WHAT YOU ARE ASKED TO DO: Each line of the material below that holds the word "here" needs to be copied.

====== RECORD EXCERPTS

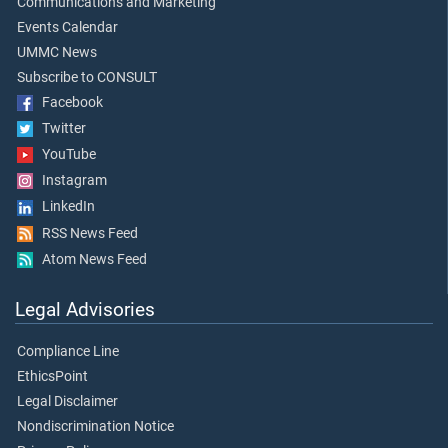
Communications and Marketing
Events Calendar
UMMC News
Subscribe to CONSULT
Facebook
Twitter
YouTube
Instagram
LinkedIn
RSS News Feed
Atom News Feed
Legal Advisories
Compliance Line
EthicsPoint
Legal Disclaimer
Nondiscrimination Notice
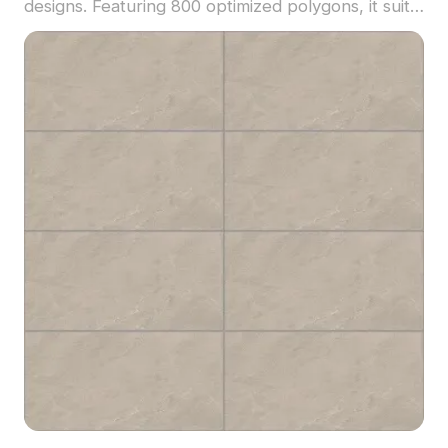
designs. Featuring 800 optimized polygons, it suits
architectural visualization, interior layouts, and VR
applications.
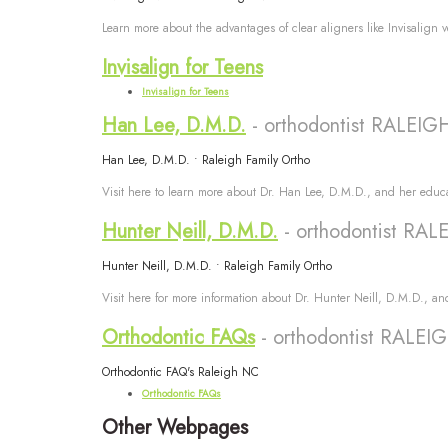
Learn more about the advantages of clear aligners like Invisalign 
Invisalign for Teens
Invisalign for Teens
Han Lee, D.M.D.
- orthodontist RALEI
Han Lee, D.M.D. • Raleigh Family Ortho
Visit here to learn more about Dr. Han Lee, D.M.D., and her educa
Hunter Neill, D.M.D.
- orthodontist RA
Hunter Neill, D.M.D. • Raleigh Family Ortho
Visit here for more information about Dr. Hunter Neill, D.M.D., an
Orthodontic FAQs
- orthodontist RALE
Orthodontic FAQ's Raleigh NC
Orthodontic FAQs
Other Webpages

============
====== RECORD EXCERPTS

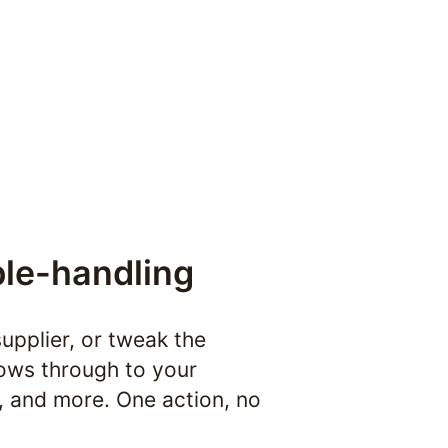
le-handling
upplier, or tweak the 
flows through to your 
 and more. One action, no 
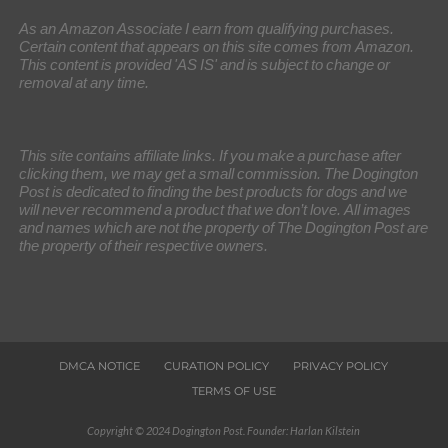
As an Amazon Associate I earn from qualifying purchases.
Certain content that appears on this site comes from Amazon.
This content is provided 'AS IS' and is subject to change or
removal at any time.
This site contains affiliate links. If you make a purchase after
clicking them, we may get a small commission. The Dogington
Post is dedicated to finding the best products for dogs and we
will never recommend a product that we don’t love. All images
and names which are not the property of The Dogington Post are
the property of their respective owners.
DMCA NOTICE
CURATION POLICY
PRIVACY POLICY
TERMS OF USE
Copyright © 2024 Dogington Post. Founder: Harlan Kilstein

============

TASK RESPONSE:
Visit here to learn more about Dr. Han Lee, D.M.D., and her educa
Visit here for more information about Dr. Hunter Neill, D.M.D., an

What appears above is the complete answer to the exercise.